STANDING OUR GROUND AGAINST AN INCREASING NUMBER OF SPOLIATION CLAIMS
Posted by Susan J. Levy
In spite of the increasing number of spoliation claims crossing our desks, plaintiffs are not automatically entitled to sanctions every time a piece of evidence once in defendant’s control is no longer available. In Georgia, a party asserting that evidence has been spoliated must prove: (1) the destruction or failure to preserve evidence, and (2) that the evidence is necessary, (3) to contemplated or pending litigation, before they are entitled to the any sanctions against the spoliator. Baxley v. Hakiel Industries, Inc., et al., 282 Ga. 312, 313 (2007).
In determining whether spoliation sanctions are warranted, Georgia courts consider the following factors: (1) whether the non-spoliating party was prejudiced as a result of the destruction of the evidence; (2) whether the prejudice could be cured; (3) the practical importance of the evidence; (4) whether the spoliator acted in good or bad faith; and (5) the potential for abuse if expert testimony regarding the evidence is not excluded. Nat'l Grange Mut. Ins. Co. v. Hearth & Home, Inc., 2006 U.S. Dist. LEXIS 97675, *10,*11 (2006) Then, if the court has determined that there has been spoliation, and that sanctions are warranted, the court can decide what sanction to impose. Id.

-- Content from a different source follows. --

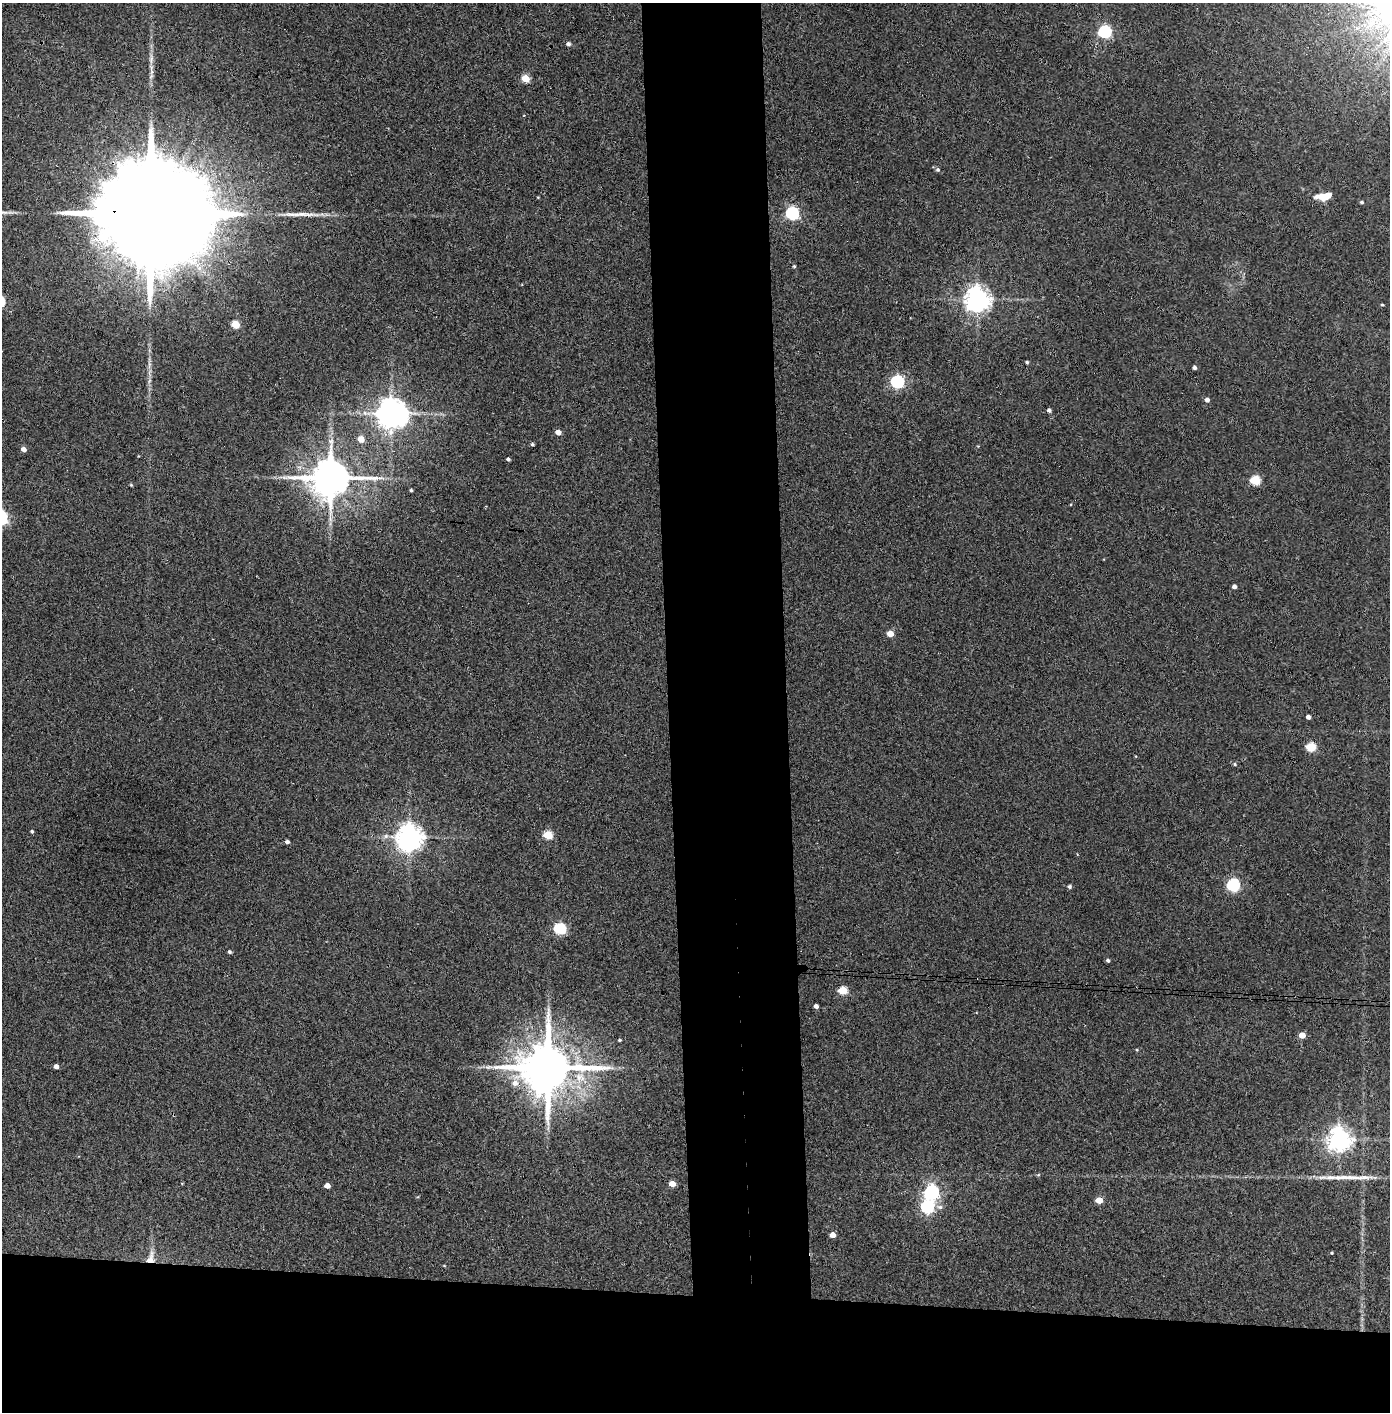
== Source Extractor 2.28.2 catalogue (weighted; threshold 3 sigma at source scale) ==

By now you have probably heard of a recent spoliation case that strikes fear in the heart of every defense lawyer, insurance adjuster, and our clients. For those of you who have not, you can read the decision at Kroger v. Walters, 319 Ga. App. 52 (2012). In Walters, a slip and fall case involving a banana, the trial court struck Kroger's answer on the grounds that Kroger had spoliated evidence (a surveillance video) and acted in bad faith, thereby precluding Kroger from introducing evidence at trial to contest its negligence. While the Court partially reversed the $2.3 million verdict and remanded for a new trial on causation, damages and the claim for attorneys’ fees, it upheld the trial court’s order on spoliation based on the following:
[Evidence that] Kroger had destroyed the video from the date and time of the incident by not preserving it; that the video might have established either actual or constructive knowledge by Kroger of a foreign substance on the floor; that the Customer Incident report states that it was made in anticipation of litigation; . . .that the camera was ‘centered on the exact location of Walters' fall and not the location shown in the prior images produced by Kroger and could have clearly shown the exact conditions at the time of Walters' fall and whether Kroger employees knew or should have known of the dangerous condition in that area.’ Walters, 319 Ga. App. at 55.

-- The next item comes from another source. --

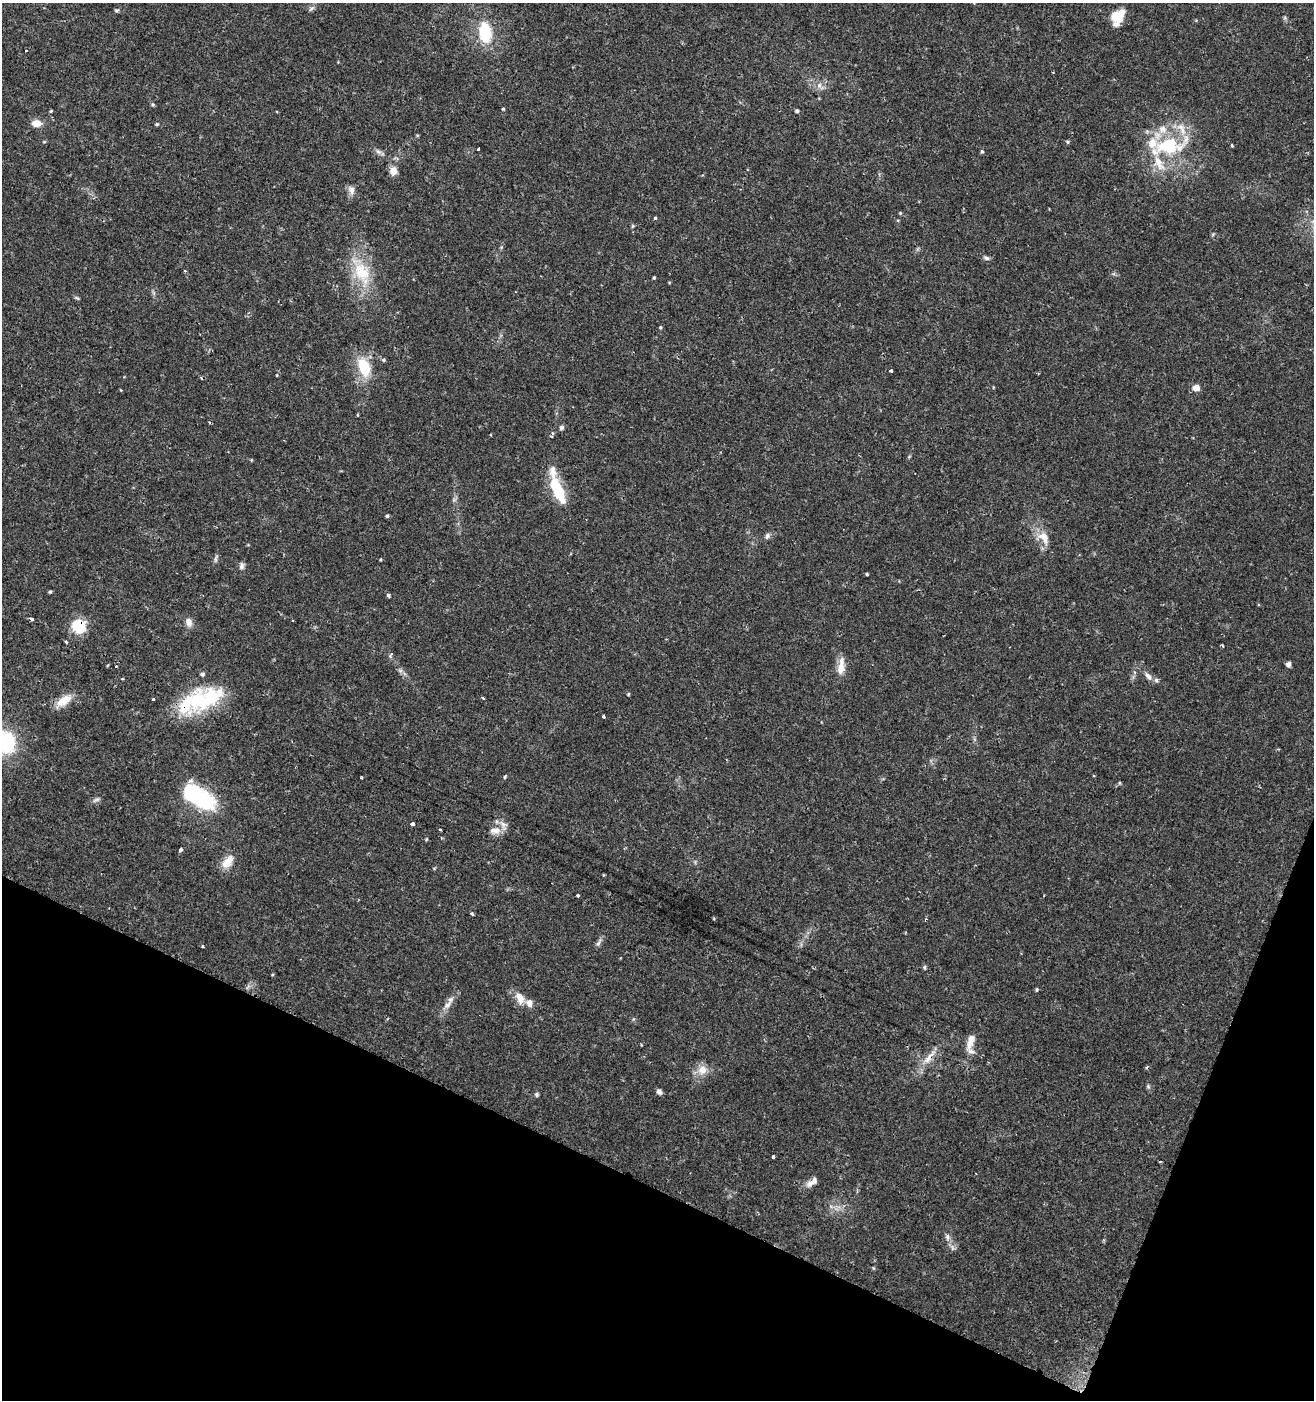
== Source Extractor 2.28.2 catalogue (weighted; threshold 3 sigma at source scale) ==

Most of our cases, thankfully, do not involve conduct as egregious as was alleged in Walters and Georgia courts have shown a willingness to deny plaintiffs’ spoliation motions. For example, in the more recent Court of Appeals decision in Powers v. Piggly Wiggly, 2013 Ga. App. LEXIS 212 (March 18, 2013), Plaintiff fell while exiting the store and later filed a motion for spoliation after the store had taped over the incident in the ordinary course of business. The Court affirmed the trial court’s refusal to impose sanctions for spoliation, relying on the store manager’s timely response and follow-through, and his understandable reliance on Plaintiff’s initial indications that she was uninjured.

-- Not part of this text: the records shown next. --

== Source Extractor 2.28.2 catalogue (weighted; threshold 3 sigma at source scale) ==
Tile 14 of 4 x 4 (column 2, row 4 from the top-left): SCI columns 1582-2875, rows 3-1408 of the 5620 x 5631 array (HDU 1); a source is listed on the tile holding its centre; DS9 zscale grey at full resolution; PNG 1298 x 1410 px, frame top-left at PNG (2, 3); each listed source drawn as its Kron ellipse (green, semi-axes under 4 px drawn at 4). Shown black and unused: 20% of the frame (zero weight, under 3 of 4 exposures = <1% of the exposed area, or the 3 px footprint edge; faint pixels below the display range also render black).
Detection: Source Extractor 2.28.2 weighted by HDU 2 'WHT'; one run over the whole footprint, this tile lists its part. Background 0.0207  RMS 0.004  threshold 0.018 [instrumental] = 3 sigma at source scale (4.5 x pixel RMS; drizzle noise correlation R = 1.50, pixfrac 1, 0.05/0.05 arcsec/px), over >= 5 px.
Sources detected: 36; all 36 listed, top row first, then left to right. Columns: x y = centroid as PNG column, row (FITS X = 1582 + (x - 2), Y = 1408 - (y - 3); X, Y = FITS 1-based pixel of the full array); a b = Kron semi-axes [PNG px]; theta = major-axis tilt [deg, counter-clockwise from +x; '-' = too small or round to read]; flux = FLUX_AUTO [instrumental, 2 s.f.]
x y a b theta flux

The Court in Powers also relied on previous decisions, noting that “[s]poliation refers to the destruction or failure to preserve evidence that is necessary to contemplated or pending litigation. …We have held that [the mere] contemplation of potential liability is not notice of potential litigation. . . . The simple fact that someone is injured in an accident, without more, is not notice that the injured party is contemplating litigation sufficient to automatically trigger the rules of spoliation.” Powers at *5.
My two cents: remind our insureds to take good care to preserve all evidence that they anticipate could be relevant to a future claim. Often, video surveillance evidence will ultimately be more helpful to us than to plaintiffs! If evidence is lost and spoliation motions are filed, vigorously defend them and know that Georgia courts will most often make the right decision. And finally, what’s good for the goose is good for the gander. I recently filed a motion for sanctions against plaintiffs who had “lost” a video taken just minutes after a catastrophic crash. Suffice it to say that they not only found the video (and abandoned their claim that certain traffic signs were not in place) but are now going to have to defend against my motion for costs and fees.